HIV molecular network based on genetic distance (GD) has been extensively utilized. However, the GD threshold for the non-B subtype differs from that of subtype B. This study aimed to optimize the GD threshold for inferring the CRF01_AE molecular network.

Methods

Next-generation sequencing data of partial CRF01_AE pol sequences were obtained for 59 samples from 12 transmission pairs enrolled from a high-risk cohort during 2009 and 2014. The paired GD was calculated using the Tamura-Nei 93 model to infer a GD threshold range for HIV molecular networks.

Results

2,019 CRF01_AE pol sequences and information on recent HIV infection (RHI) from newly diagnosed individuals in Shenyang from 2016 to 2019 were collected to construct molecular networks to assess the ability of the inferred GD thresholds to predict recent transmission events. When HIV transmission occurs within a span of 1-4 years, the mean paired GD between the sequences of the donor and recipient within the same transmission pair were as follow: 0.008, 0.011, 0.013, and 0.023 substitutions/site. Using these four GD thresholds, it was found that 98.9%, 96.0%, 88.2%, and 40.4% of all randomly paired GD values from 12 transmission pairs were correctly identified as originating from the same transmission pairs.

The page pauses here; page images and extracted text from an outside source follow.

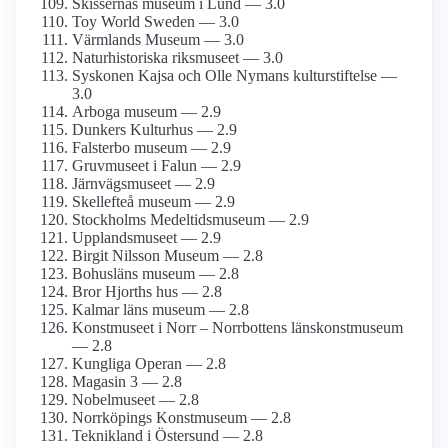
Skissernas museum i Lund — 3.0
Toy World Sweden — 3.0
Värmlands Museum — 3.0
Naturhistoriska riksmuseet — 3.0
Syskonen Kajsa och Olle Nymans kulturstiftelse —
3.0
Arboga museum — 2.9
Dunkers Kulturhus — 2.9
Falsterbo museum — 2.9
Gruvmuseet i Falun — 2.9
Järnvägs­museet — 2.9
Skellefteå museum — 2.9
Stockholms Medeltids­museum — 2.9
Upplands­museet — 2.9
Birgit Nilsson Museum — 2.8
Bohusläns museum — 2.8
Bror Hjorths hus — 2.8
Kalmar läns museum — 2.8
Konstmuseet i Norr – Norrbottens länskonst­museum
— 2.8
Kungliga Operan — 2.8
Magasin 3 — 2.8
Nobelmuseet — 2.8
Norrköpings Konstmuseum — 2.8
Teknikland i Östersund — 2.8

In the real world, as the GD threshold increased from 0.001 to 0.02 substitutions/site, the proportion of RHI within the molecular network gradually increased from 16.6% to 92.3%. Meanwhile, the proportion of links with RHI gradually decreased from 87.0% to 48.2%. The two curves intersected at a GD of 0.008 substitutions/site.

Discussion

A suitable range of GD thresholds, 0.008-0.013 substitutions/site, was identified to infer the CRF01_AE molecular transmission network and identify HIV transmission events that occurred within the past three years. This finding provides valuable data for selecting an appropriate GD thresholds in constructing molecular networks for non-B subtypes.